Abstract

Background: Current American Heart Association guidelines recommend withholding all antiplatelet use within 24 hours of thrombolytic use because of concerns regarding an increased risk of intracerebral hemorrhage (ICH). The increased use of emergent thrombectomy, angioplasty, and stent placement in endovascular treatment of acute stroke has prompted a reconsideration of antiplatelet use within 24-hour period. Objective: To determine if there is an increased rate of poor outcomes and ICH in acute ischemic stroke patients that undergo intra-arterial thrombolysis (IAT) and are started on antiplatelets within 24 hours of thrombolytics. Methods: All IAT treated acute ischemic stroke patients identified through a prospective database maintained from two comprehensive stroke centers over a 6-year period.
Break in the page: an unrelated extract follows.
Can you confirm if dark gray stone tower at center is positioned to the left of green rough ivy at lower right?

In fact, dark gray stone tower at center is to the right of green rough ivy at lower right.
Patients’ clinical characteristics, timing of antiplatelet agents, rates of poor outcome at discharge (modified Rankin score [mRS] of >3) and ICH were obtained and analyzed. Results: Among the total 115 patients that underwent IAT, 65 patients (mean age 60 ± 16.4; 60% men) were started on antiplatelet agents within 24 hours. 43 (66%) patients were started on single antiplatelet, 19 (29%) on dual antiplatelet, and 3 (4.7%) on triple antiplatelet agents within 24 hours of IAT. The proportion of patients with admission NIHSS score>20 was similar in patients who received antiplatelet agents within 24 hours versus those who received them after 24 hours (22% versus 24%, p=0.8) Compared with patients in whom antiplatelets were started after 24 hours, there was no significant difference in the rates of post-procedure ICH (20% versus 9%, p=0.09) and in-hospital mortality (12% versus 12%, p=0.9) in patients started on antiplatelets within 24 hours. There was no significant difference in the rates of poor outcomes (64% versus 71%, p=0.5) between the two groups. Conclusions: Despite the existing recommendation advising against the initiation of antiplatelet agents within 24 hours of thrombolysis, there seems to be no significant risk of increased ICH or mortality with such a practice in IAT cases. Larger prospective studies are needed to identify the benefit of early initiation of antiplatelet agents before broad use is implemented.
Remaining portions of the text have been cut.